=== Page excerpt ===
Here’s a really really concrete example of that. Suppose we’re back in Math 3, and we’re playing with a fun, ordinary, real-valued polynomial, like, I dunno: \[h:\mathbb{R}^1\rightarrow\mathbb{R}^1\] \[h(x) = (x-2)(x+3)^3\] And suppose we we’re dealing with \(h\) in the abstract, and we have some equation like: \[h(b) = 0\] Is it then true that \(b=0\)??? No!!!! Yeah, the output of \(h\), at some input \(b\), is zero. But that doesn’t mean that its input \(b\) is zero!!! In fact, if \(b=0\), then \(h\)’s output would have to be: \[\begin{align*} h(b) \overset{\text{supposedly}}{=} h(0) &= (0-2)(0+3)^3 \\ &= (-2)(27) \\ &= -54 \\ &\neq 0 \end{align*}\] In truth, if \(h\)’s output is zero, then \(h\)’s input must be either \(+2\) or \(-3\). But not zero.

Note that \(h\) isn’t a linear function; regardless, I think it’s still a good example, because this is still true for linear functions. Like, OK, think about \(g\) again from the last example: \[g:\mathbb{R}^3\rightarrow\mathbb{R}^2\] \[g(x,y,z) = ( x, y) \] We saw how \(g\) sends \((0,0,5)\) to the zero vecckie. So just because we have some random vector \(\vec{b}\) that \(g\) sends to zero: \[g\left(\vec{b}\right) = \vec{0}\] That doesn’t mean that \(\vec{b}=0\): \[\Big(\, g(\vec{b}) = \vec{0} \,\Big) \quad\centernot\implies \quad \Big(\, \vec{b} = 0 \,\Big)\]

I’m hammering away at this point because I’m still annoyed at myself for making this mistake in our proof a few weeks ago. And when I told my housemate Aamnah about it—brilliant Stanford math person, etc.—it took her a moment to realize why I had been wrong, too.

What’s the deal with the stuff that gets sent to zero?

This all begs the question: what’s going on with that stuff that gets sent to zero? Can we learn anything about it? Can we say anything about it in the general case? If it has the gets-mapped-to-zero property, are there other properties it has to have? Let’s say we have some vectors in \(V\) that \(T\) each maps to the zero vector in \(W\). Call them \(\vec{x}\) and \(\vec{y}\). Perhaps \(\vec{x}\) is the zero vector in \(V\); perhaps \(\vec{y}\) is; perhaps neither of them are; they’re just two vectors that \(T\) maps to the zero vector in \(W\).
===
## Task set
1 > In the excerpt on vectors sent to zero, which two inputs make the polynomial h output zero?
2 > Write the next paragraph of the excerpt on vectors sent to zero, starting after its final sentence.
=== Source information ===
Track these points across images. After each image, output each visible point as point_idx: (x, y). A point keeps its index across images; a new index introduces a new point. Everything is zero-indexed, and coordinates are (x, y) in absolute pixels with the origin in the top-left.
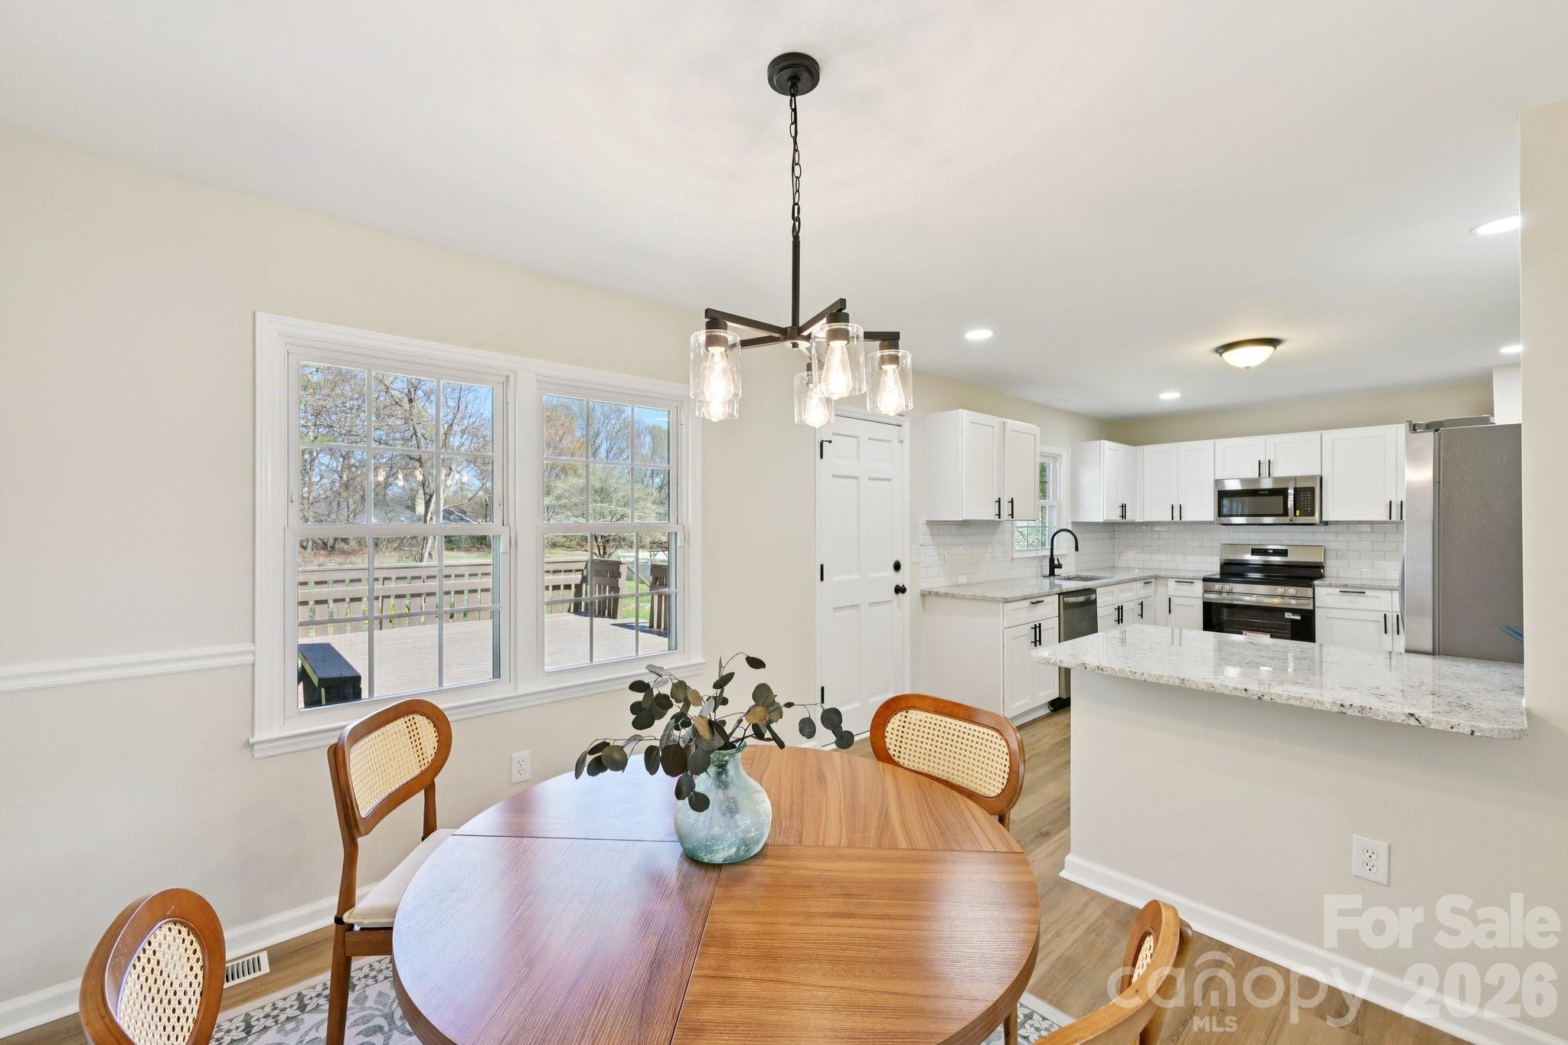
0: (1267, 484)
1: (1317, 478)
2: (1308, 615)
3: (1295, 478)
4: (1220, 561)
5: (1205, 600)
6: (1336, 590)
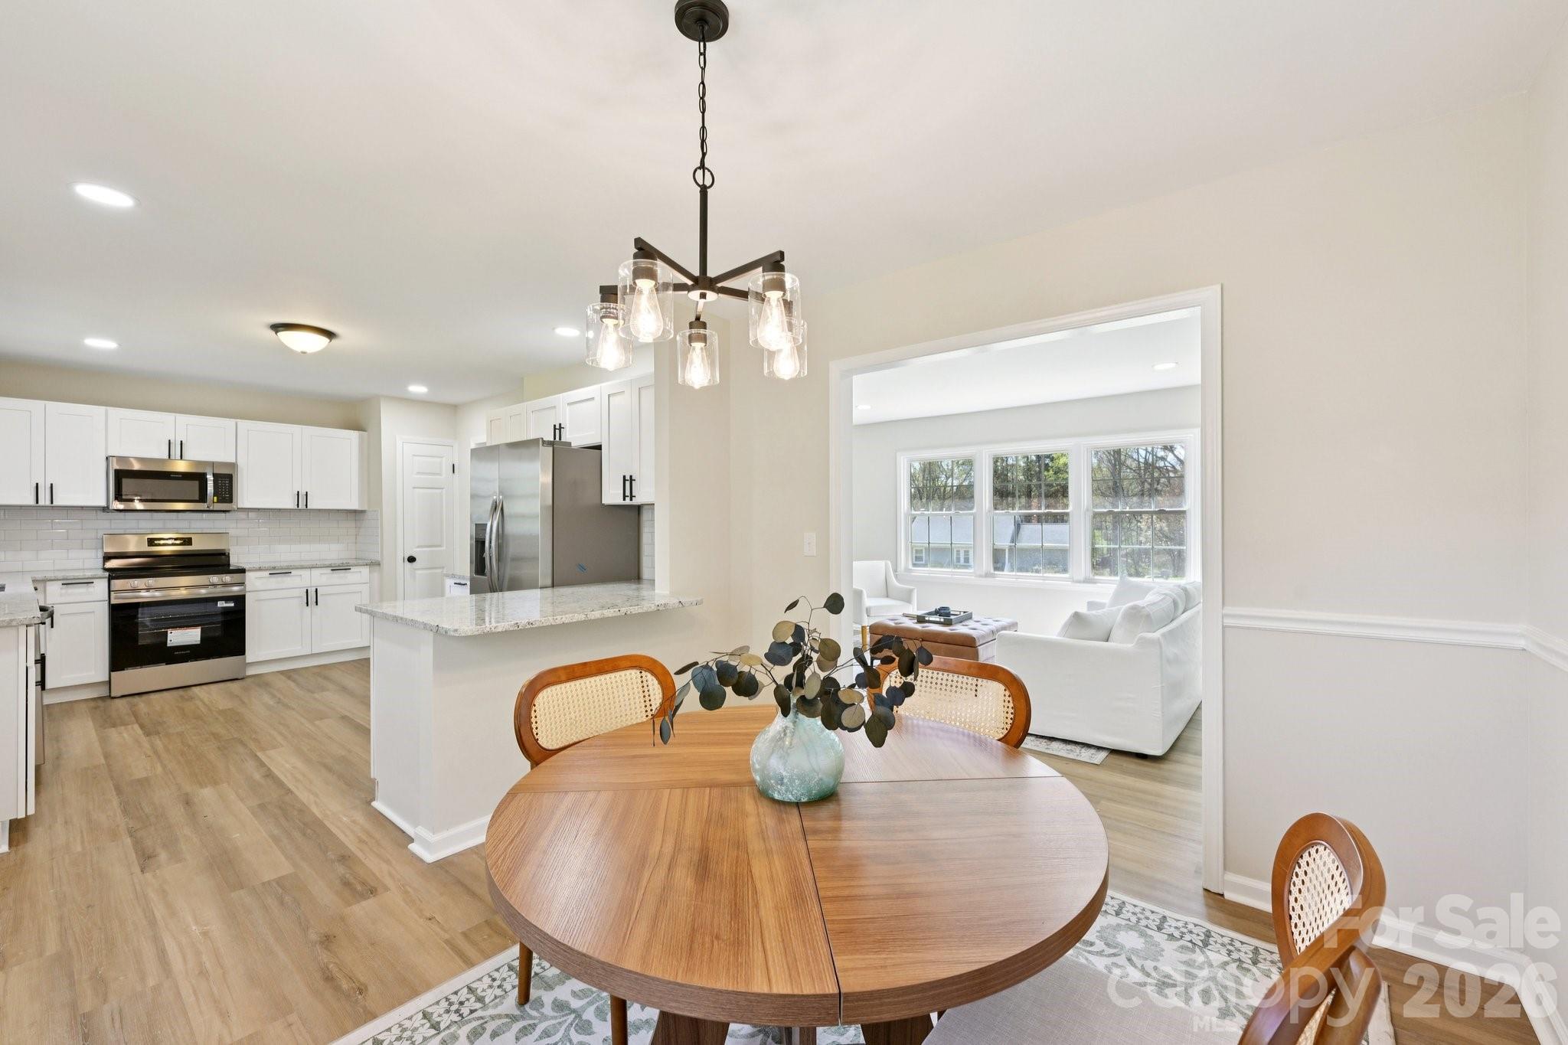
0: (181, 467)
1: (233, 466)
2: (240, 600)
3: (213, 464)
4: (100, 555)
5: (113, 602)
6: (267, 573)
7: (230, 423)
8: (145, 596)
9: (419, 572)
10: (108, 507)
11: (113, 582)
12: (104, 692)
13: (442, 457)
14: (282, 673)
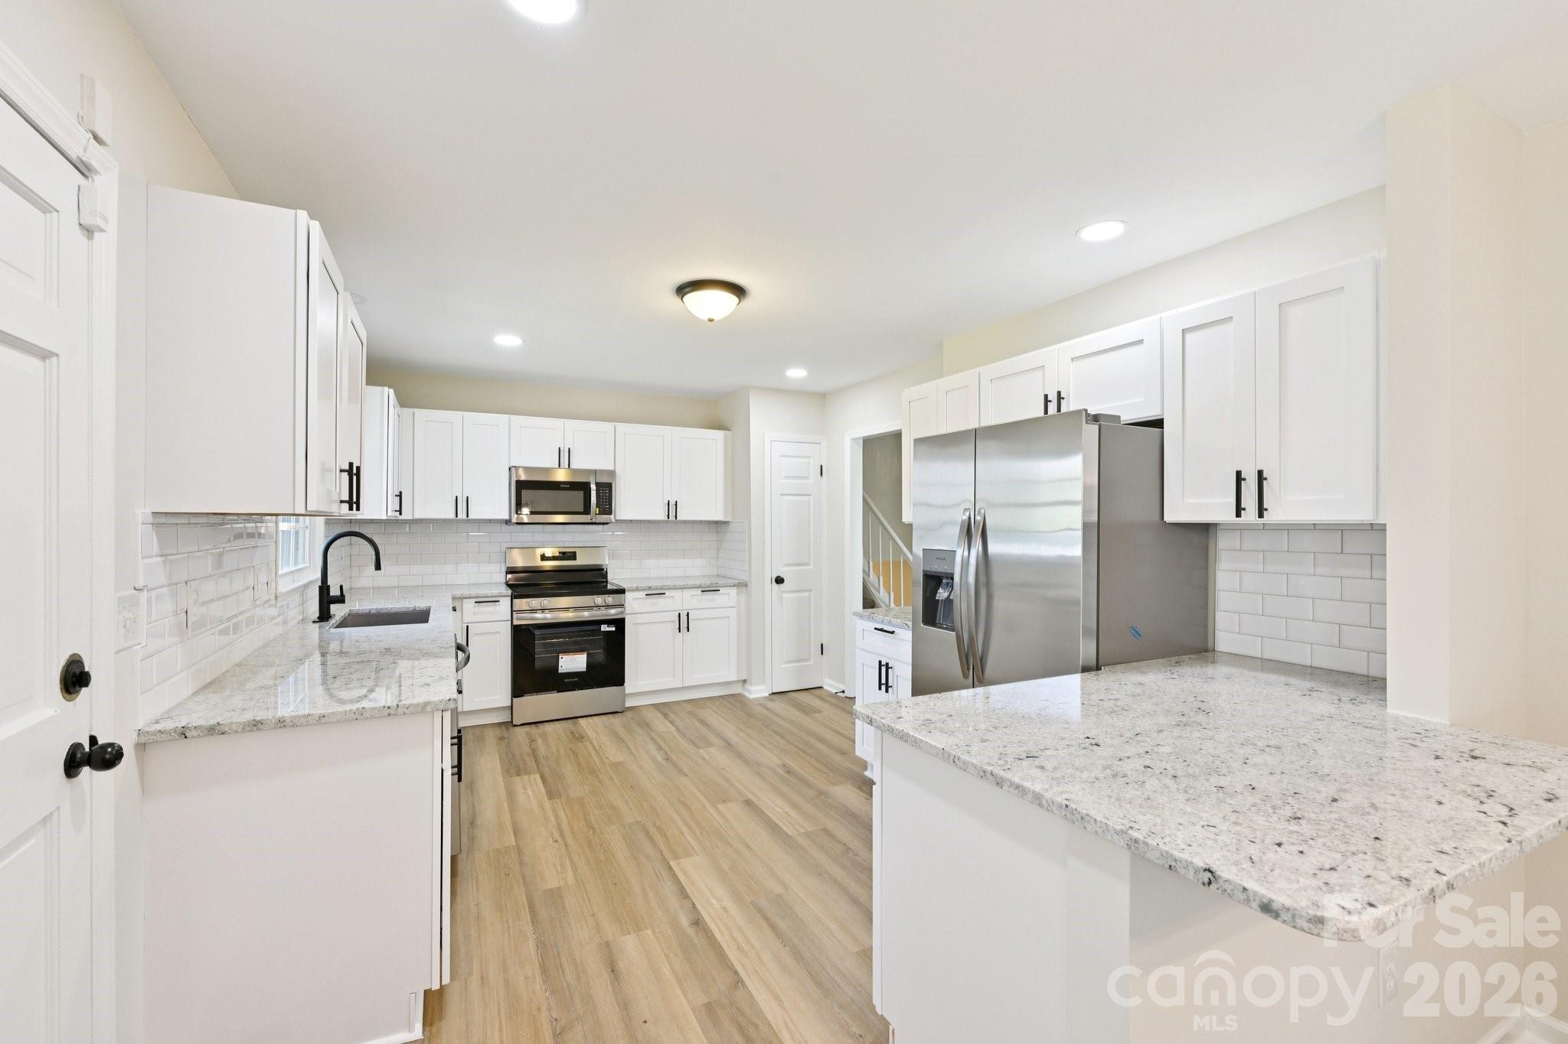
0: (561, 476)
1: (612, 473)
2: (620, 624)
3: (595, 472)
4: (504, 570)
5: (516, 622)
6: (642, 594)
7: (608, 427)
8: (540, 617)
9: (786, 595)
10: (510, 520)
11: (514, 600)
12: (505, 717)
13: (810, 457)
14: (655, 706)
===
## Answers to the exercises
1 > h outputs zero only when its input is +2 or −3.

2 >
So we have: \[T\left(\vec{x}\right) = \vec{0} \quad\quad\text{and}\quad\quad T\left(\vec{y}\right) = \vec{0}\] In other words, we have: \[T\left(\vec{x}\right) + T\left(\vec{y}\right) = \vec{0} + \vec{0}\] Or just: \[T\left(\vec{x}\right) + T\left(\vec{y}\right) = \vec{0}\] But because \(T\) is linear, the left side of this equation is really: \[T\left(\vec{x} + \vec{y}\right) = \vec{0}\] Huh. So then we know at least three elements of \(V\) that map to zero: \(\vec{x}\), \(\vec{y}\), and \(\vec{x}+\vec{y}\): \[T\left(\vec{x}\right) = \vec{0}, \quad\ T\left(\vec{y}\right) = \vec{0}, \quad T\left(\vec{x} + \vec{y}\right) = \vec{0}\]

Or in other words, if we have any two elements in \(V\) that map to zero, then their sum maps to zero, too. So it’s like this being-mapped-to-zero property is closed under vector addition.

Hmm. Is it also closed under scalar multiplication?

Well… let’s suppose we have some scalar \(k\). What’s \(T\left(k\vec{x}\right)\)? \[T\left(k\vec{x}\right) = ???\] Well, because \(T\) is linear, this must be: \[\begin{align*} T\left(k\vec{x}\right) &= k\cdot T\left(\vec{x}\right) \quad\text{(bc $T$ linear)} \\ &= k \cdot \vec{0} \\ &= \vec{0} \end{align*}\] So then if \(\vec{x}\) maps to zero, then \(k\vec{x}\) maps to zero, too. So the being-mapped-to-zero property is closed under scalar multiplication

So, so far, we’ve learned:

Or:

There’s a bunch of stuff that maps to zero. The zero vector is one of those things. The sum of any two of those things is also one of those things. The scalar multiple of any of those things is also one of those things.

… do you see where I’m going with this???

The stuff that maps to zero forms a subspace!!!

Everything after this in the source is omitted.